WHAT TO PRODUCE: Word for word, reproduce all of the entries shown below.

[Records excerpted from a collection]
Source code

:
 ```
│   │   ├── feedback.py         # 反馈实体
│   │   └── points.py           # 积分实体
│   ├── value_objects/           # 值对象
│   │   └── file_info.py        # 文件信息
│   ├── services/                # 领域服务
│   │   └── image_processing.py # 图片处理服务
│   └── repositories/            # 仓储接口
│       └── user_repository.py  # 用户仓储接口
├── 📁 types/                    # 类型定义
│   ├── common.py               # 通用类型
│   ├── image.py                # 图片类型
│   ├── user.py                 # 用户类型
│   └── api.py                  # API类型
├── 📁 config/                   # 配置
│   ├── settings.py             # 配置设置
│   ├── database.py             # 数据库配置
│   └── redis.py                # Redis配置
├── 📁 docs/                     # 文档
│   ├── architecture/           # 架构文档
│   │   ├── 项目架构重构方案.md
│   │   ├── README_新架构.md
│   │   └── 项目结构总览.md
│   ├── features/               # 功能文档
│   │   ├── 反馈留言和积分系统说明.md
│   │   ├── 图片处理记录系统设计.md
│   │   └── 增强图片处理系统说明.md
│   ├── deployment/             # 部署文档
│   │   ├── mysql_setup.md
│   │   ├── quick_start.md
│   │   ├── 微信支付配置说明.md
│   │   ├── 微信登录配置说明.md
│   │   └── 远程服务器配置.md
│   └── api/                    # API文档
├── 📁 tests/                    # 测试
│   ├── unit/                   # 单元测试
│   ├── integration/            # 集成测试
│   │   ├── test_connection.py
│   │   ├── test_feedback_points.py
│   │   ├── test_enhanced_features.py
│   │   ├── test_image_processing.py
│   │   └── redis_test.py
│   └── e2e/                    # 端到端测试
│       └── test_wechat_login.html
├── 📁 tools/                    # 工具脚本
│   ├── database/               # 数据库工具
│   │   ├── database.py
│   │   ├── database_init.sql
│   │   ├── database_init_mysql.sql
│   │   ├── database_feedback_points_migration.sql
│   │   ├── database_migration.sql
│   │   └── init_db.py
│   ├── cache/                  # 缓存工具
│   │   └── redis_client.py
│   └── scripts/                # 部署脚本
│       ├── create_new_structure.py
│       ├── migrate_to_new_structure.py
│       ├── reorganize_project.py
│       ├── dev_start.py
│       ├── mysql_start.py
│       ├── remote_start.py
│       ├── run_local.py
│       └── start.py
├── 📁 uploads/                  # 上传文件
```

RESULT OF THE EXERCISE:
Source code

:
 ```
│   │   ├── feedback.py         # 反馈实体
│   │   └── points.py           # 积分实体
│   ├── value_objects/           # 值对象
│   │   └── file_info.py        # 文件信息
│   ├── services/                # 领域服务
│   │   └── image_processing.py # 图片处理服务
│   └── repositories/            # 仓储接口
│       └── user_repository.py  # 用户仓储接口
├── 📁 types/                    # 类型定义
│   ├── common.py               # 通用类型
│   ├── image.py                # 图片类型
│   ├── user.py                 # 用户类型
│   └── api.py                  # API类型
├── 📁 config/                   # 配置
│   ├── settings.py             # 配置设置
│   ├── database.py             # 数据库配置
│   └── redis.py                # Redis配置
├── 📁 docs/                     # 文档
│   ├── architecture/           # 架构文档
│   │   ├── 项目架构重构方案.md
│   │   ├── README_新架构.md
│   │   └── 项目结构总览.md
│   ├── features/               # 功能文档
│   │   ├── 反馈留言和积分系统说明.md
│   │   ├── 图片处理记录系统设计.md
│   │   └── 增强图片处理系统说明.md
│   ├── deployment/             # 部署文档
│   │   ├── mysql_setup.md
│   │   ├── quick_start.md
│   │   ├── 微信支付配置说明.md
│   │   ├── 微信登录配置说明.md
│   │   └── 远程服务器配置.md
│   └── api/                    # API文档
├── 📁 tests/                    # 测试
│   ├── unit/                   # 单元测试
│   ├── integration/            # 集成测试
│   │   ├── test_connection.py
│   │   ├── test_feedback_points.py
│   │   ├── test_enhanced_features.py
│   │   ├── test_image_processing.py
│   │   └── redis_test.py
│   └── e2e/                    # 端到端测试
│       └── test_wechat_login.html
├── 📁 tools/                    # 工具脚本
│   ├── database/               # 数据库工具
│   │   ├── database.py
│   │   ├── database_init.sql
│   │   ├── database_init_mysql.sql
│   │   ├── database_feedback_points_migration.sql
│   │   ├── database_migration.sql
│   │   └── init_db.py
│   ├── cache/                  # 缓存工具
│   │   └── redis_client.py
│   └── scripts/                # 部署脚本
│       ├── create_new_structure.py
│       ├── migrate_to_new_structure.py
│       ├── reorganize_project.py
│       ├── dev_start.py
│       ├── mysql_start.py
│       ├── remote_start.py
│       ├── run_local.py
│       └── start.py
├── 📁 uploads/                  # 上传文件
```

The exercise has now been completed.